How are scopes handled in Sanctum vs Passport?

In Sanctum, scopes are simple strings attached to a token and checked at runtime using `$request->user()->tokenCan('scope')`. Passport scopes are stored in the `oauth_scopes` table and enforced during token issuance, aligning with OAuth 2.0 specifications.

What is token revocation and why is it important?

Token revocation invalidates a token before its natural expiration, which is crucial when a token is compromised or a user logs out. Both Sanctum and Passport provide mechanisms to revoke tokens, preserving security.

How can I protect my API from CSRF attacks?

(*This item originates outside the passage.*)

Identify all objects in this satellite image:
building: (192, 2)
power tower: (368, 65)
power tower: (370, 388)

Both Sanctum and Passport are designed to be stateless and do not rely on session cookies. Use the `AuthenticateWithToken` middleware and ensure your API only accepts requests with the `Authorization` header, mitigating CSRF risks. Additionally, enforce CORS policies to restrict cross‑origin requests.

What are common performance pitfalls when using these packages?

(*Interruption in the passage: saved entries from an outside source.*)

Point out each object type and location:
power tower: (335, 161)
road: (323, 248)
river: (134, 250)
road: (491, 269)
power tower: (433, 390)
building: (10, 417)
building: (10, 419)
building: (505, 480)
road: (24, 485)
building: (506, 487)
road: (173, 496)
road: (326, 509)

Not caching token lookups, using overly broad scopes, failing to limit token expiration, and calling heavy database queries during authentication. Implement Redis caching, define minimal scopes, set short token lifetimes, and optimize database queries to keep API performance high.

Conclusion

Choosing between Laravel Sanctum and Passport hinges on the specific requirements of your project, the complexity of your authentication flow, and the performance expectations of your users. Sanctum provides a streamlined, low‑overhead solution perfect for modern SPAs and mobile clients, while Passport offers the full OAuth 2.0 ecosystem for legacy systems and third‑party integrations. By following the step‑by‑step guide above, applying best practices, and being aware of common pitfalls, you can confidently implement secure token authentication that scales with your application. Evaluate your client types, security policies, and development timeline, and let the appropriate package guide you toward a robust and maintainable API. For further reading, refer to the official Laravel documentation for each package, and consider experimenting with both approaches in a sandbox environment before committing to a production setup.